Et je disais en ouverture que je m’étais interrogé sur un phénomène : c’est en finissant de lire le deuxième tome du diptyque « Pax Germanica » de Nicolas Le Breton (Les Cœurs enchaînés, à sortir en juin chez les Moutons électriques) que je me suis fait cette réflexion… Quelle frénésie, et quelle noirceur ! Pourquoi le steampunk conduit-il ses auteurs à si souvent plonger dans une fièvre incroyable et dans des teintes aussi sombres ? Je venais justement de me faire un petit « marathon steampunk » en finissant de lire les six volumes de Mark Hodder plus un George Mann et un Alan K. Baker… et c’était idem, chaque fois d’une frénésie stupéfiante, d’une noirceur complète… Ah, et Feuillet de cuivre de Fabien Clavel (paru chez ActuSF), aussi, plus calme mais pas non plus très rigolo… Depuis, j’ai également lu le dernier Kim Newman, The Secrets of Drearcliffe Grange School.

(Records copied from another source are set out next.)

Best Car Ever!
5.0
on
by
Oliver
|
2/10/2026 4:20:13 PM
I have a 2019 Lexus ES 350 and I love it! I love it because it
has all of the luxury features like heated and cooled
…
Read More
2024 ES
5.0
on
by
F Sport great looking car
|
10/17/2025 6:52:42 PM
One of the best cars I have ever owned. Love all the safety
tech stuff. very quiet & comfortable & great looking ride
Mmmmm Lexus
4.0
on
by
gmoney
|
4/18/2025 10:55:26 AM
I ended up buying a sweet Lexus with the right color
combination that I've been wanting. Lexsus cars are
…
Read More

Juste après la Première Guerre mondiale, une école anglaise pour jeunes filles, sévère et perchée sur une falaise, éduque notamment celles qui ont des dons… « particuliers », comme celui qu’à Amy pour la lévitation. Certaines des (super) héroïnes de l’époque viennent d’ailleurs de Drearcliffe. Mais des complots bouillonnent aux alentours, une conspiration de gens masqués, une jeune gourou aux fourmis, qui menacent d’emporter l’école dans une dimension terrifiante… C’est une sorte d’Harry Potter féminin complètement gothique, un peu la version « école de jeunes filles » de la Brigade chimérique. C’est tordu, rapide, hautement réjouissant et… d’une noirceur incroyable, empli d’une horreur lovecraftienne…
 
Bref, je n’ai pas de réponse à ma propre question, je me contente d’observer : le « noir » va bien au steampunk et la relative complexité des jeux uchroniques semble porter en elle une certaine angoisse existentielle.